Anthony settled in Rochester and dedicated herself to many causes: abolition, labor, temperance and women’s rights. But it was suffrage that became her life work. In November 1872, Anthony, three sisters and a few other women registered to vote in Rochester, and then voted in the general election in which Ulysses S. Grant was elected for a second term as president. She was arrested several days later.
Her trial took place at in Canandaigua in June 1873 because the Rochester District Attorney was concerned that the jury would be too sympathetic to Anthony. The judge overseeing the Canandaigua trial steered that jury to convict her without discussion. She refused to pay the $100 fine, but the judge did not throw her in prison in order to keep her from appealing.
The courthouse where Anthony was tried still stands, though the room where that trial took place is long gone. You can see Lady Justice standing proudly on top. Sadly, Anthony did not live long enough to see the 19th Amendment giving women the right to vote ratified. But with the statue of Lady Justice looking down on Canandaigua from the courthouse, you feel that Anthony’s legacy is one that has changed the world forever.
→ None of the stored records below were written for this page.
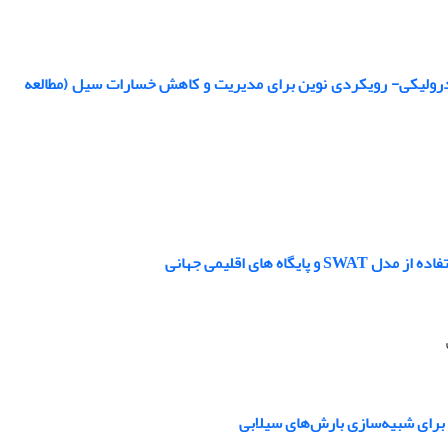
رولوژیکی و شبیه سازی هیدرولیکی- رویکردی نوین برای مدیریت و کاهش خسارات سیل (مطالعه
ای اقلیمی جهانی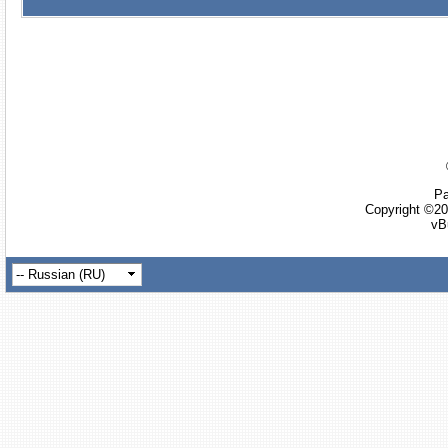
Ра
Copyright ©20
vB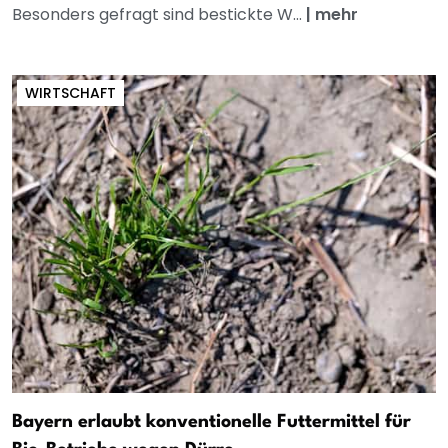
Besonders gefragt sind bestickte W...
|
mehr
WIRTSCHAFT
Bayern erlaubt konventionelle Futtermittel für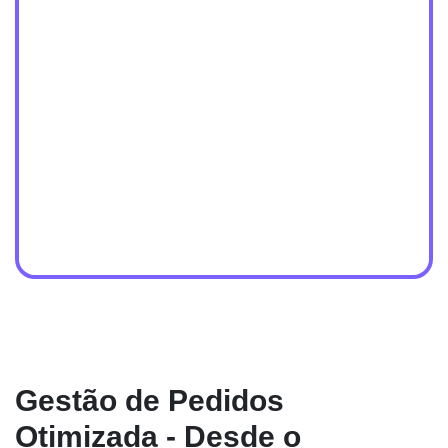
Gestão de Pedidos
Otimizada - Desde o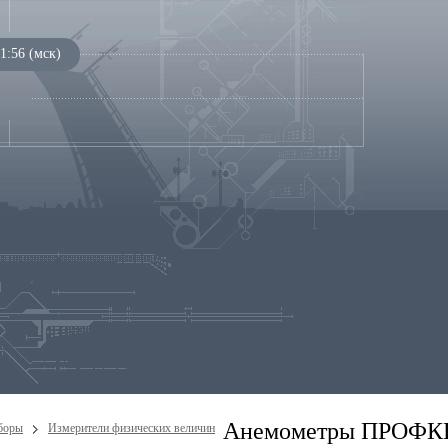
1:56 (мск)
Анемометры ПРОФ
боры
Измерители физических величин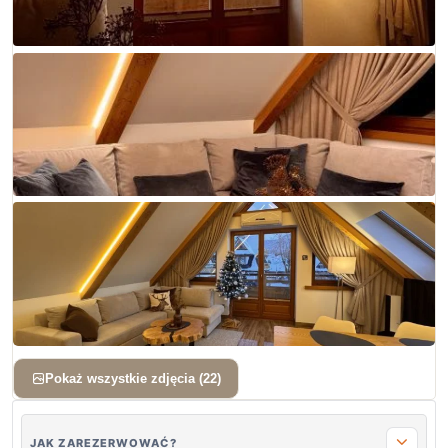
+ 19 zdjęć
Pokaż wszystkie zdjęcia (22)
JAK ZAREZERWOWAĆ?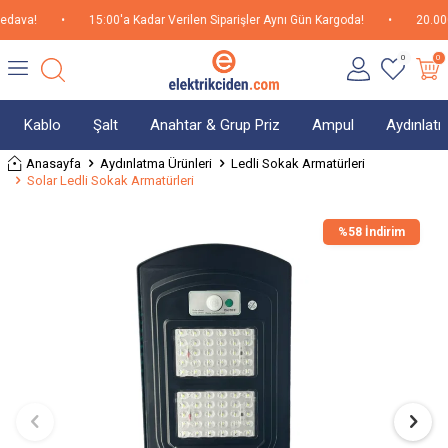
ava!
•
15:00'a Kadar Verilen Siparişler Aynı Gün Kargoda!
•
20.000TL
0
0
Kablo
Şalt
Anahtar & Grup Priz
Ampul
Aydınlat
Anasayfa
Aydınlatma Ürünleri
Ledli Sokak Armatürleri
Solar Ledli Sokak Armatürleri
%
58 İndirim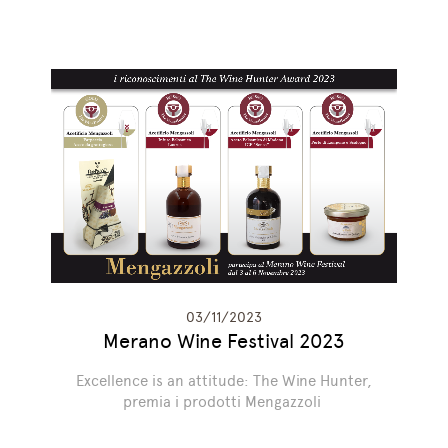
03/11/2023
Merano Wine Festival 2023
Excellence is an attitude: The Wine Hunter,
premia i prodotti Mengazzoli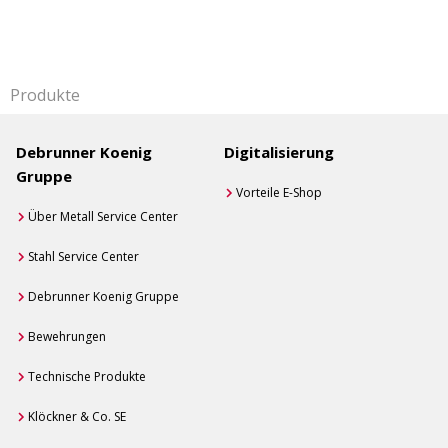
Produkte
Debrunner Koenig
Digitalisierung
Gruppe
Vorteile E-Shop
Über Metall Service Center
Stahl Service Center
Debrunner Koenig Gruppe
Bewehrungen
Technische Produkte
Klöckner & Co. SE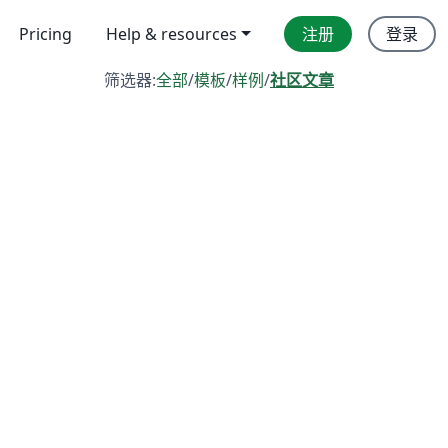
Pricing
Help & resources
注册
登录
筛选器:
全部
/
模板
/
样例
/
社区文章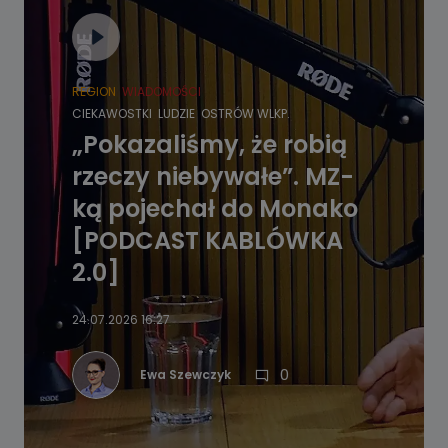
REGION
WIADOMOŚCI
CIEKAWOSTKI
LUDZIE
OSTRÓW WLKP.
„Pokazaliśmy, że robią
rzeczy niebywałe”. MZ-
ką pojechał do Monako
[PODCAST KABLÓWKA
2.0]
24.07.2026 16:27
0
Ewa Szewczyk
Women’s Suffrage Centennial in the Finger Lakes and New York State
VoteTilla
The National Susan B. Anthony Museum & House will commemorate the centennial of women’s suffrage in New York State with VoteTilla, a weeklong navigational celebration taking place along the Erie Canal from July 16 – 22. A core group of canal boats will set out from Seneca Falls and travel to Rochester, with a concluding celebration at the Anthony Museum on Madison Street.
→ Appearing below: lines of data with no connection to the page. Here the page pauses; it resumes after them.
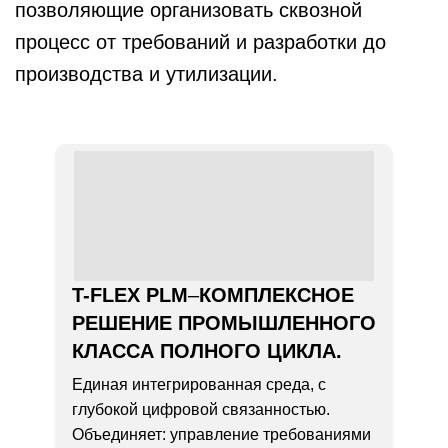
позволяющие организовать сквозной
процесс от требований и разработки до
производства и утилизации.
T-FLEX PLM
–
КОМПЛЕКСНОЕ
РЕШЕНИЕ ПРОМЫШЛЕННОГО
КЛАССА ПОЛНОГО ЦИКЛА.
Единая интегрированная среда, с
глубокой цифровой связанностью.
Объединяет: управление требованиями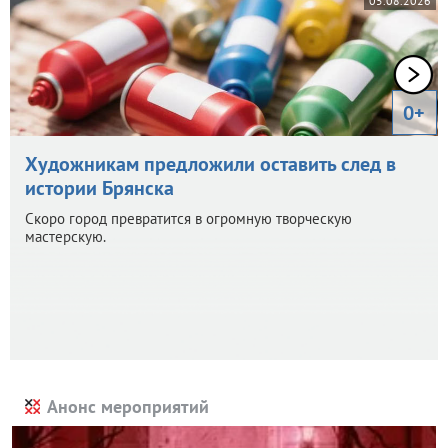
05.08.2026
0+
Художникам предложили оставить след в
истории Брянска
Скоро город превратится в огромную творческую
мастерскую.
Анонс мероприятий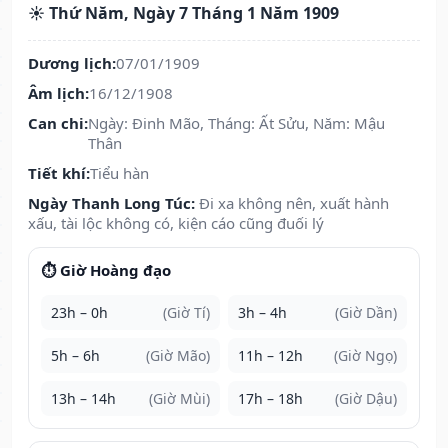
☀️ Thứ Năm, Ngày 7 Tháng 1 Năm 1909
Dương lịch:
07/01/1909
Âm lịch:
16/12/1908
Can chi:
Ngày: Đinh Mão, Tháng: Ất Sửu, Năm: Mậu
Thân
Tiết khí:
Tiểu hàn
Ngày Thanh Long Túc:
Đi xa không nên, xuất hành
xấu, tài lộc không có, kiện cáo cũng đuối lý
⏱️ Giờ Hoàng đạo
23h – 0h
(Giờ Tí)
3h – 4h
(Giờ Dần)
5h – 6h
(Giờ Mão)
11h – 12h
(Giờ Ngọ)
13h – 14h
(Giờ Mùi)
17h – 18h
(Giờ Dậu)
Throughout the week, VoteTilla boats will dock at several towns and villages along the route. Local residents and partner organizations will share in the celebration by offering programming and excursions or by adding their own boats to the traveling fleet.
Hear Me Roar at Bristol Valley Theater
To commemorate the 100th anniversary of Women’s Suffrage in New York, Bristol Valley Theater in Naples is partnering with the National Susan B. Anthony Museum & House in Rochester and the Women's Rights National Historical Park in Seneca Falls on an initiative called Hear Me Roar. Hear Me Roar will include special performances by BVT at partner sites throughout the summer, and BVT will also host its own Hear Me Roar events at the Naples theater. Each of the plays and musicals in BVT's Summer 2017 Season was written by a female playwright.
Good Results Have Followed: The Women's Rights Movement in Geneva 1848-2017 at Geneva Historical Museum
“Good Results Have Followed”: The Women’s Rights Movement in Geneva 1848-2017 examines the work of local activists like Elizabeth Smith Miller and Anne Fitzhugh Miller and their formation of the Geneva Political Equality Club in 1897. It covers the city’s connections to national luminaries like Susan B. Anthony and Anna Howard Shaw, the struggle leading up to universal suffrage in the state in 1917, and the development of local women political leaders and activism to the present day.
“Good Results Have Followed” is open through May 31 at the Geneva Historical Museum.